The news was immediately spread to the commanding unit of the VCG.
At 10:06 am the following morning, the Information Sharing Center of the Regional Cooperation Agreement on Combating Piracy and Armed Robbery against Ships in Asia (ReCAAP-ISC), based in Singapore, updated the VCG on the latest information about the location and direction of the vessel.
“It was moving at 10 nautical miles an hour,” the ReCAAP-ISC said, adding that the vessel was in Vietnamese waters and requesting action from local authorities.
Then, Vietnamese police ship CSB 6007 was making a reconnaissance.
In the afternoon, or some 24 hours after receiving the news of the missing ship, the VCG was informed that the operators of the ship had managed to anchor at a port in Vietnam to unload cargo.
The VCG judged that the vessel might have been anchored at Con Son Island since it was only 42 nautical miles from it.
Major General Nguyen Quang Dam, commander of the VCG, recalled, “We were cautious because the pirates were well armed and ready to fight us.
“We had to both limit the danger to the lives of the Vietnamese coast guards and prevent a possible fire or explosion on the ship, which could negatively impact the marine environment,” he said.
After judging that the ship was in Vung Tau waters, the VCG assigned two ships, CSB 4034 and CSB 9001, to approach it when it was 45 nautical miles east-southeast of Con Dao Island.
The features and colors of the ship were sent to the VCG for precise identification.
Another VCG ship, CSB 4031, was on its way to the site to coordinate with the two other ships.
Early on November 22, or more than two days after receiving the information about the missing ship, two Vietnamese police vessels arrived at the site where the hijacked ship was expected to arrive.
After identifying a suspicious tanker, the VCG turned on the lights in the cabins of their ships, but the other crew did not respond.
It was 2:30 am, and the sea was completely dark.
This was odd, for normal ships often ask for the reason for the presence of marine police vessels.
Captain Le Hai Truong, aboard one of the Vietnamese police ships, contacted the vessel in question via international channel 16, asking the ship to identify itself.
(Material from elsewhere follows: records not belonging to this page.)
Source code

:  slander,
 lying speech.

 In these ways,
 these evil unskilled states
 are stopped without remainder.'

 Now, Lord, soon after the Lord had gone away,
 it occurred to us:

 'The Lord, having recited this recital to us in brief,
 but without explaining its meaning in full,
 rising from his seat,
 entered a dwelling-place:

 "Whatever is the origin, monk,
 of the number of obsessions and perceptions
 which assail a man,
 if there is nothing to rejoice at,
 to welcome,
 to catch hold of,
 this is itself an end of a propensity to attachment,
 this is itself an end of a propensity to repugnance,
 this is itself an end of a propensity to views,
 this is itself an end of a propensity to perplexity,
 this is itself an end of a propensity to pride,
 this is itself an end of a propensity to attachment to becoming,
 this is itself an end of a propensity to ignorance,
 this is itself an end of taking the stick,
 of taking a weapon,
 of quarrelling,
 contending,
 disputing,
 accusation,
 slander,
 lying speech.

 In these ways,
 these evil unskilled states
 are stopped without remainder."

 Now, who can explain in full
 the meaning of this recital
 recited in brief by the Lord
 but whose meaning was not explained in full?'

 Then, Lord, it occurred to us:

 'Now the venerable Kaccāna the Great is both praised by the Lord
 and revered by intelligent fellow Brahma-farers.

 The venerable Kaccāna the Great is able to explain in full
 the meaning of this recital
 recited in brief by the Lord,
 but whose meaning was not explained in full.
It remained silent. International laws state that all ships must be available for contact via channel 16 at any time, and any ship that refuses to reply is considered suspicious.
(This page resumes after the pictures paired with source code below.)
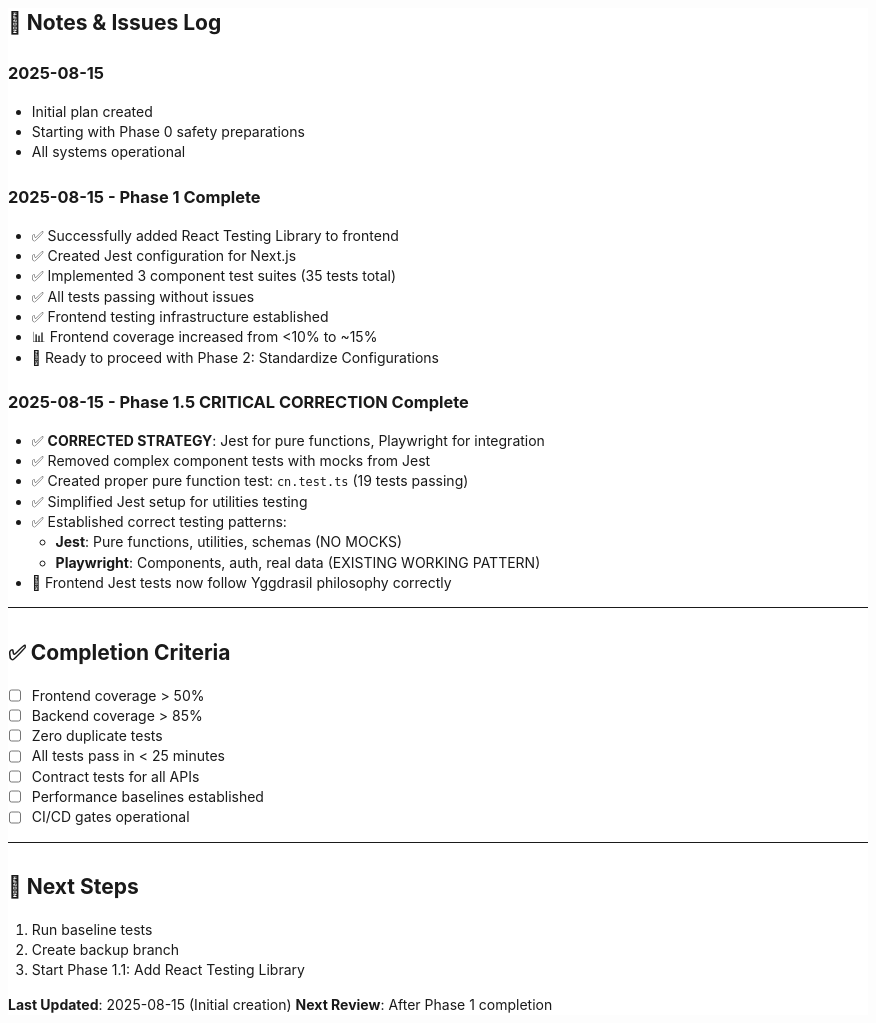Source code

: 
## 📝 Notes & Issues Log

### 2025-08-15

- Initial plan created
- Starting with Phase 0 safety preparations
- All systems operational

### 2025-08-15 - Phase 1 Complete

- ✅ Successfully added React Testing Library to frontend
- ✅ Created Jest configuration for Next.js
- ✅ Implemented 3 component test suites (35 tests total)
- ✅ All tests passing without issues
- ✅ Frontend testing infrastructure established
- 📊 Frontend coverage increased from <10% to ~15%
- 🎯 Ready to proceed with Phase 2: Standardize Configurations

### 2025-08-15 - Phase 1.5 CRITICAL CORRECTION Complete

- ✅ **CORRECTED STRATEGY**: Jest for pure functions, Playwright for integration
- ✅ Removed complex component tests with mocks from Jest
- ✅ Created proper pure function test: `cn.test.ts` (19 tests passing)
- ✅ Simplified Jest setup for utilities testing
- ✅ Established correct testing patterns:
  - **Jest**: Pure functions, utilities, schemas (NO MOCKS)
  - **Playwright**: Components, auth, real data (EXISTING WORKING PATTERN)
- 🎯 Frontend Jest tests now follow Yggdrasil philosophy correctly

---

## ✅ Completion Criteria

- [ ] Frontend coverage > 50%
- [ ] Backend coverage > 85%
- [ ] Zero duplicate tests
- [ ] All tests pass in < 25 minutes
- [ ] Contract tests for all APIs
- [ ] Performance baselines established
- [ ] CI/CD gates operational

---

## 🎯 Next Steps

1. Run baseline tests
2. Create backup branch
3. Start Phase 1.1: Add React Testing Library

**Last Updated**: 2025-08-15 (Initial creation)
**Next Review**: After Phase 1 completion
Captain Truong repeated the message, but the ship failed to clarify their departure time and destination, direction of movement and cargo.
After being questioned several times, those on board the suspected ship gave inconsistent replies. Once they said they were on their way to China, but later they said they were en route to Singapore.
The police ships decided to order the vessel to drop anchor and stop sailing.
At the same time, the VCG ships were ordered to keep away from the range of an AK rifle.
The vessels were well prepared for tough action.